The way to do it, as other space $O(1)$ problems, is to use subarrays of the input array. The input array is partitioned into 3 parts: left is even, middle is unsorted, and the right side is odd.

To partition an array in 3, we need 2 pointers.

We start checking from the left side.

Whenever an even number is encountered, left index moves forward by 1
If the number is odd, we swap the number where the left index is with the number where the right index is. Since we are sure that the number moving to the right is odd, we can decrement the right index by 1

Note that the number where the right index was at can be even or odd, the number that is coming to the left side can be even or odd. Hence we cannot increment the left index.
Continue until even_idx and odd_idx cross

The same tactic is used all the in-place sort algorithms that I have seen. For example, see in-place quicksort

A[e], A[o] = A[o], A[e] is before decrementing odd index o.

codeeven_odd_O_1.py


def sortInt(A):
    e = 0 #indices of left and right pointer
    o = len(A) - 1
    while e <= o:
        if A[e] % 2 == 0: # check even 
            e += 1 # left index move forward by 1
        else:
            A[e], A[o] = A[o], A[e]
            o -= 1 # right index move "forward" by 1
    return A

nums = [4, 3, 11 , 1, 6, 10, -10, 33] 
print(sortInt(nums))

This solution has time complexity of n, because we need to check every single number if it is even.
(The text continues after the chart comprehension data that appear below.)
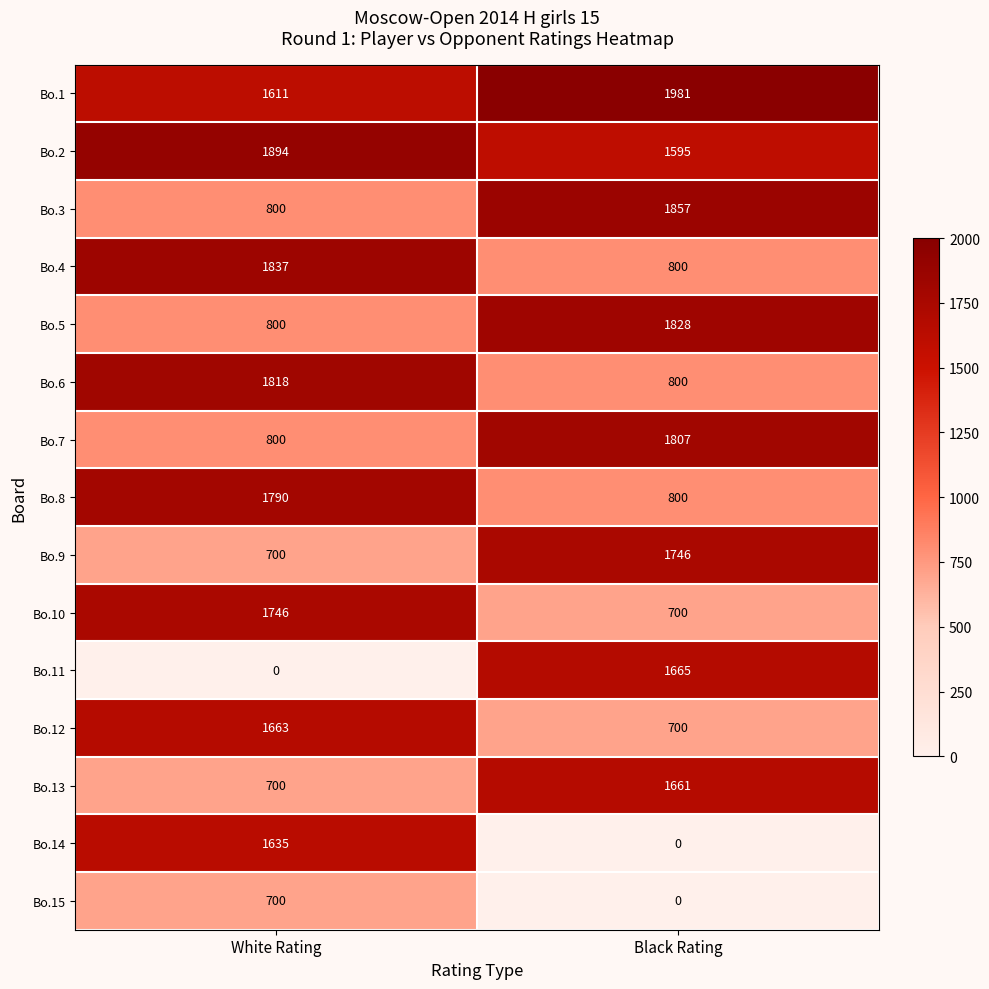

Reading right to left, transcribe all the data shown in this chart.

Bo.1: Black Rating=1981	White Rating=1611
Bo.2: Black Rating=1595	White Rating=1894
Bo.3: Black Rating=1857	White Rating=800
Bo.4: Black Rating=800	White Rating=1837
Bo.5: Black Rating=1828	White Rating=800
Bo.6: Black Rating=800	White Rating=1818
Bo.7: Black Rating=1807	White Rating=800
Bo.8: Black Rating=800	White Rating=1790
Bo.9: Black Rating=1746	White Rating=700
Bo.10: Black Rating=700	White Rating=1746
Bo.11: Black Rating=1665	White Rating=0
Bo.12: Black Rating=700	White Rating=1663
Bo.13: Black Rating=1661	White Rating=700
Bo.14: Black Rating=0	White Rating=1635
Bo.15: Black Rating=0	White Rating=700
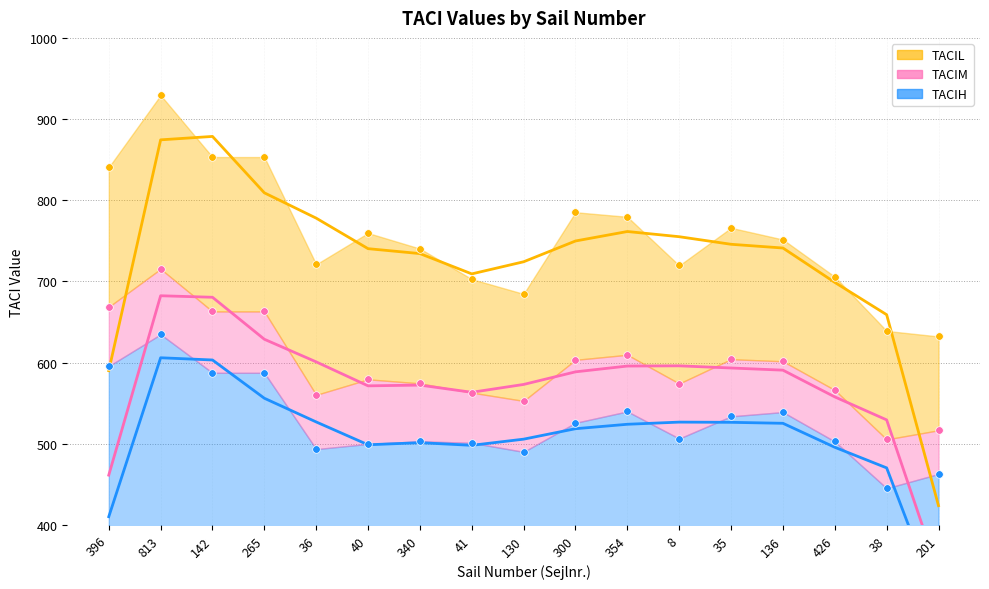

Which series has the largest Y range (max minus min)?

TACIL (avg)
We make 1 pass through n numbers.

Time complexity or run time	\(O\) as a function of data size\(n\)	Example	Explain
constant	\(O(1)\)	indexed data	data size is irrelevant
log n	\(O(log(n))\)	binary search	data size is relevant, but unit “cost” decreases as data size increases
linear	\(O(n)\)	accessing	time is a linear function of data size
\(linear*log\)	\(O(n*log(n))\)	merge sort, heap sort	As we can see, its slope \(log(n)+1\) is a positive function of \(n\)
power	\(O(n^2)\)	inserting/deleting	slope \(2n\) is a positive function of \(n\)
exponential	\(O(2^n)\)		the worst in efficiency